Locking Down a Lower Student Loan Interest Rate
ALEX CHADWICK, host:
Listen up, college graduates. On July 1st, the federal government will recalculate interest rates on student loans. These levels have been very low, but that could change. Michelle Singletary says if you are a college graduate with loans, you need to decide whether to consolidate them and you need to do it soon. Michelle writes the syndicated column The Color of Money for The Washington Post, and she is our personal finance contributor.
Michelle, first of all, what is consolidation?
MICHELLE SINGLETARY reporting:
Basically, all it is is that you take all your student loans that you've accumulated over all the years you've gone to college--hopefully less than seven (laughs)--and you just bundle them into one loan. So one easy payment, all the loans, and it's like refinancing in a sense. You just take all your loans, you put them into one loan, and it makes it easier for the students to make the payments, or the graduates, I should say, to make the payment.
CHADWICK: If it's easier, is it also cheaper? Is this something that you recommend people do because you might save money?
SINGLETARY: Absolutely. And it's particularly important that graduates do it right now, because the rates are scheduled to go up July 1. Now what they do is they have a weighted average of all your student loans, so you don't get the lowest rate, but certainly when you consolidate, you get an average rate which is going to make it less than what all your rates would be individually, and particularly since student interest rates are the lowest they've been in, you know, years.

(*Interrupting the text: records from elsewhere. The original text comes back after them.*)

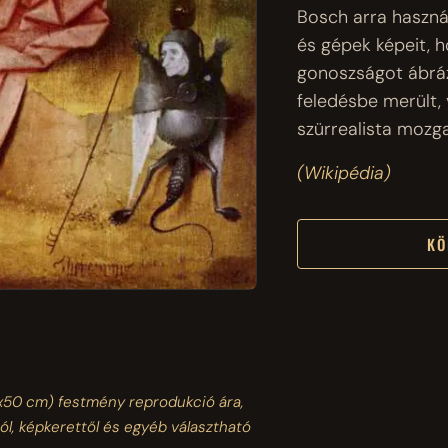
Bosch arra használ
és gépek képeit, h
gonoszságot ábráz
feledésbe merült, 
szürrealista mozg
(Wikipédia)
KÖ
x50 cm)
festmény reprodukció ára,
ól, képkerettől és egyéb választható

CHADWICK: Do you know the current rates?
SINGLETARY: Right now, if you consolidate and all your rates are about the same, you have a low rate of 2.875 percent. Now if you've already started to pay back your student loans, say you graduated last year, your rate if you consolidate now would be about 3.375 percent. Now again, if you have loans at various rates, they're going to weight that average, but still, you're going to come out ahead with a lower rate if you consolidate before July 1, and that's a magic date, because on July 1, the rates are expected to go up as much as 2 percentage points.
CHADWICK: Wow. So this is something you really, really should pay attention to...
CHADWICK: ...and take advantage of. You know, I get these things--because we have student loans for our kids now, I get these offers in the mail all the time. I haven't paid much attention to them. I always think, well, how much could I be saving and do I have the time to go through all this? But you're saying open the next one, read it and pay attention.
SINGLETARY: Absolutely. You know, even though the rates are weighted if you have different rates on your various loans, you still can come up with a lower rate. The rates are averaged and they're rounded up to the nearest eighth, but nonetheless, you can still get a low rate. And if all the rates--if you've got, say, one loan or a couple loans with the same rate, you can get that low rate. And I'm telling you, it'll make it easier if you've got this one loan that you have to worry about as opposed to four or five.
CHADWICK: Michelle, can students in college benefit from the low rates now, those who are still in and probably still borrowing money?
SINGLETARY: Absolutely. There was a new ruling by the Department of Education that said that if you're still in school, you can consolidate to take advantage of these low rates that are right now. And listen, as I said, these are the lowest rates we've seen in years, and if they go up, this will be the first time in five years, so you definitely want to take advantage of that. However, there is a caveat. When you graduate from college and you have student loans, you normally get a grace period of, say, six months to pay back those loans. Once you consolidate, that grace period goes away. So if you consolidate while you're in school, you can apply for in-school deferment, which means you don't have to pay while you're in school, but once you graduate, you will have to start making those payments. And so you don't get that breathing room that some students count on.
CHADWICK: Michelle Singletary writes the syndicated column The Color of Money, and she joins us on Tuesdays.
Michelle, thanks again.
SINGLETARY: You're welcome.
CHADWICK: DAY TO DAY is a production of NPR News and slate.com. I'm Alex Chadwick.